Arthritis Res Ther. 2010;12(1):R17. doi: 10.1186/ar2918. Epub 2010 Jan 28.
Fibromyalgia is a chronic pain syndrome with unknown etiology. Recent studies have shown some evidence demonstrating that oxidative stress may have a role in the pathophysiology of fibromyalgia. However, it is still not clear whether oxidative stress is the cause or the effect of the abnormalities documented in fibromyalgia. Furthermore, the role of mitochondria in the redox imbalance reported in fibromyalgia also is controversial. We undertook this study to investigate the role of mitochondrial dysfunction, oxidative stress, and mitophagy in fibromyalgia.
We studied 20 patients (2 male, 18 female patients) from the database of the Sevillian Fibromyalgia Association and 10 healthy controls. We evaluated mitochondrial function in blood mononuclear cells from fibromyalgia patients measuring, coenzyme Q10 levels with high-performance liquid chromatography (HPLC), and mitochondrial membrane potential with flow cytometry. Oxidative stress was determined by measuring mitochondrial superoxide production with MitoSOX and lipid peroxidation in blood mononuclear cells and plasma from fibromyalgia patients. Autophagy activation was evaluated by quantifying the fluorescence intensity of LysoTracker Red staining of blood mononuclear cells. Mitophagy was confirmed by measuring citrate synthase activity and electron microscopy examination of blood mononuclear cells.
We found reduced levels of coenzyme Q10, decreased mitochondrial membrane potential, increased levels of mitochondrial superoxide in blood mononuclear cells, and increased levels of lipid peroxidation in both blood mononuclear cells and plasma from fibromyalgia patients.

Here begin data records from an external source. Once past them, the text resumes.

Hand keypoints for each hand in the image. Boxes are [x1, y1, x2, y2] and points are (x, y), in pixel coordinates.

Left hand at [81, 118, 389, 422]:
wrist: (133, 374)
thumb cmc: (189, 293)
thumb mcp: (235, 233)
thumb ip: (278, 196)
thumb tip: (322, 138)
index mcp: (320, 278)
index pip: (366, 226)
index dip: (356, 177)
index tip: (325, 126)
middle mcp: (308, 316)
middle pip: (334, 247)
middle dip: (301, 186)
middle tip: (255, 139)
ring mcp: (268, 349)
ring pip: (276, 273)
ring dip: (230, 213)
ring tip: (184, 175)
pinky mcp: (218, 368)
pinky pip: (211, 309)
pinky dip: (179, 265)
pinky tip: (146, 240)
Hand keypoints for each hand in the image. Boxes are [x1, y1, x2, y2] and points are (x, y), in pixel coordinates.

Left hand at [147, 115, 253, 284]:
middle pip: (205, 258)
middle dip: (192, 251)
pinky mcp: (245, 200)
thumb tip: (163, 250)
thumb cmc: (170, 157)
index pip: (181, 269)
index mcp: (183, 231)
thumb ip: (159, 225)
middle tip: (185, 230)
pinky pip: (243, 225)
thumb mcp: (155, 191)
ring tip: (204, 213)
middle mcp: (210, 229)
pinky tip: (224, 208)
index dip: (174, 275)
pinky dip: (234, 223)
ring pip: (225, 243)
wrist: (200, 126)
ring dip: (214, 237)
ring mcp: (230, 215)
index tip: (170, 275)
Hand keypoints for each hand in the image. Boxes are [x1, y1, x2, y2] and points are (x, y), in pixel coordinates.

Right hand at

Mitochondrial dysfunction was also associated with increased expression of autophagic genes and the elimination of dysfunctional mitochondria with mitophagy.

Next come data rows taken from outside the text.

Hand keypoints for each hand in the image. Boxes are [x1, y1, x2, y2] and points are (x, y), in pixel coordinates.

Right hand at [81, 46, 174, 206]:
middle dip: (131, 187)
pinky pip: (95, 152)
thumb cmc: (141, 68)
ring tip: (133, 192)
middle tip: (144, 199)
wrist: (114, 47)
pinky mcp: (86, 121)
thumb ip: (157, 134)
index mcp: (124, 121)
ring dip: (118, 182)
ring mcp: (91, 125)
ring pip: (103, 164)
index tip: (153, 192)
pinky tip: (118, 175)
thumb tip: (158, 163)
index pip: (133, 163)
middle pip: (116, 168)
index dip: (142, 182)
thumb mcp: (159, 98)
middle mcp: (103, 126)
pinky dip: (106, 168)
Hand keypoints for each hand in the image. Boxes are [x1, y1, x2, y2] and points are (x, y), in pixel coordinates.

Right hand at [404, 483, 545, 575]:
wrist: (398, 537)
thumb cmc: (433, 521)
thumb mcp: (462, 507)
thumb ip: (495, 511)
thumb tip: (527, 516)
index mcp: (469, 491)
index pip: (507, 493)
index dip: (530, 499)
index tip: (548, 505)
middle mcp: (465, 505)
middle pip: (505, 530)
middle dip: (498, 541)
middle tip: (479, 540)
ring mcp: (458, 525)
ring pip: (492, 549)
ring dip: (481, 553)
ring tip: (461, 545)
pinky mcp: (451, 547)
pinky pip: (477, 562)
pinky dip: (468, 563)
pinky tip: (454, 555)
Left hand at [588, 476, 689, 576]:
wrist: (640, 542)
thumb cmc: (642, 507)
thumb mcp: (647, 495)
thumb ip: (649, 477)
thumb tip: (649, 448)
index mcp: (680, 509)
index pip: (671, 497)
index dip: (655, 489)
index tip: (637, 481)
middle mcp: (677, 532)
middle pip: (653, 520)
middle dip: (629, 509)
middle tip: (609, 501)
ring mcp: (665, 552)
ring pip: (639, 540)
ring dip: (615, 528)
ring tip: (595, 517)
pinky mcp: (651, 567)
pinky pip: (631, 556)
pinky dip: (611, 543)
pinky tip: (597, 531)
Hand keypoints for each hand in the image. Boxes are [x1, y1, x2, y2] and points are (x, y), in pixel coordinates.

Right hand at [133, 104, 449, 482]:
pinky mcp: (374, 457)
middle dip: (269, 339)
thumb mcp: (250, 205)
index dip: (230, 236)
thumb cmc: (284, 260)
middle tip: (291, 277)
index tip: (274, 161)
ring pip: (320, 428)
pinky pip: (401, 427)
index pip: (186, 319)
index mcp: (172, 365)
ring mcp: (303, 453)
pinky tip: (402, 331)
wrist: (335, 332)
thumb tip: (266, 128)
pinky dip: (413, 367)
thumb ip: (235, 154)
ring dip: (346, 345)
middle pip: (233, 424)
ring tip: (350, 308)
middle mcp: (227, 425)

These findings may support the role of oxidative stress and mitophagy in the pathophysiology of fibromyalgia.
纤维肌痛是一种病因不明的慢性疼痛综合征。最近的研究表明,一些证据表明氧化应激可能在纤维肌痛的病理生理学中起作用。然而,目前尚不清楚氧化应激是纤维肌痛中异常的原因还是结果。此外,线粒体在纤维肌痛中报道的氧化还原失衡中的作用也存在争议。我们进行这项研究是为了探讨线粒体功能障碍、氧化应激和自噬在纤维肌痛中的作用。

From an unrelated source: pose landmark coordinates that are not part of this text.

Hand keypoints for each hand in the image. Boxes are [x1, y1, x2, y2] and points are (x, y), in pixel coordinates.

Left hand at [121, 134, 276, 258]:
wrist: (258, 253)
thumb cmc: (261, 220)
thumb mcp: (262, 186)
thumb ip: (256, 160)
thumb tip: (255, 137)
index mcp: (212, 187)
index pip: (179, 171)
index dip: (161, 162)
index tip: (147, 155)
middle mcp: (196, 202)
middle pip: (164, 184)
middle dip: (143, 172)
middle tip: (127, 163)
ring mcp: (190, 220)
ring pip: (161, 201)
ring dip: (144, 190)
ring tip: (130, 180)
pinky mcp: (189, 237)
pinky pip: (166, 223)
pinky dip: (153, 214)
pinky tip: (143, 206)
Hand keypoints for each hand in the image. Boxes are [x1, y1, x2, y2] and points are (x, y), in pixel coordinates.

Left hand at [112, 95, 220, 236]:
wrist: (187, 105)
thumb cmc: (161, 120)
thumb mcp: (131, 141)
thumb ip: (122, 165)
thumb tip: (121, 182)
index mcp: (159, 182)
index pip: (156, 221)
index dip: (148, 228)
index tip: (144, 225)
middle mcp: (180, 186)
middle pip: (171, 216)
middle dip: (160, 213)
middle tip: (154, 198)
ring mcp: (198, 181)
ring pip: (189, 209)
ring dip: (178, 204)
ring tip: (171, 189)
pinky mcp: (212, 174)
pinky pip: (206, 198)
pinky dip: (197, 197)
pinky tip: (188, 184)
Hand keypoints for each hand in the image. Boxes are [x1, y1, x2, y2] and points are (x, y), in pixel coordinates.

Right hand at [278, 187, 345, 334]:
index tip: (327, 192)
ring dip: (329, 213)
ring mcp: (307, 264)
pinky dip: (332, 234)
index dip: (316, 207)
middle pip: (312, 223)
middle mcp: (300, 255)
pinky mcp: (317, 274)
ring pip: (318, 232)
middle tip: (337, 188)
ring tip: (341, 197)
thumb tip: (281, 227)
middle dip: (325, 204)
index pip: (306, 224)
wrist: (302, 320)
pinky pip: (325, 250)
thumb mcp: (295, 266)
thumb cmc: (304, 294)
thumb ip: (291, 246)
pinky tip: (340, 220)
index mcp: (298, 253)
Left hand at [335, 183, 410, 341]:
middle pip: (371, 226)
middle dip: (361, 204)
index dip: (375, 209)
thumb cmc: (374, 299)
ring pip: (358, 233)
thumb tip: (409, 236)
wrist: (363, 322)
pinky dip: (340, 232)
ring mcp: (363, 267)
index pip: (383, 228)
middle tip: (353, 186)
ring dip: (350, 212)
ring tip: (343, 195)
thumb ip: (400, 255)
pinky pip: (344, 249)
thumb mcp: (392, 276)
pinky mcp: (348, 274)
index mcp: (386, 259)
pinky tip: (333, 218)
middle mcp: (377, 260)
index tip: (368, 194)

我们从塞维利亚纤维肌痛协会的数据库中研究了 20 名患者(2 名男性,18 名女性患者)和 10 名健康对照者。我们通过高效液相色谱法(HPLC)测量辅酶 Q10 水平,通过流式细胞术测量线粒体膜电位,评估纤维肌痛患者血液单核细胞中的线粒体功能。通过测量纤维肌痛患者血液单核细胞和血浆中的线粒体超氧化物产生和脂质过氧化来确定氧化应激。通过量化血液单核细胞中 LysoTracker Red 染色的荧光强度来评估自噬激活。通过测量柠檬酸合酶活性和血液单核细胞的电子显微镜检查来证实自噬。
我们发现纤维肌痛患者血液单核细胞中的辅酶 Q10 水平降低,线粒体膜电位降低,线粒体超氧化物水平升高,血液单核细胞和血浆中的脂质过氧化水平升高。线粒体功能障碍还与自噬基因的表达增加以及通过自噬消除功能失调的线粒体有关。
这些发现可能支持氧化应激和自噬在纤维肌痛病理生理学中的作用。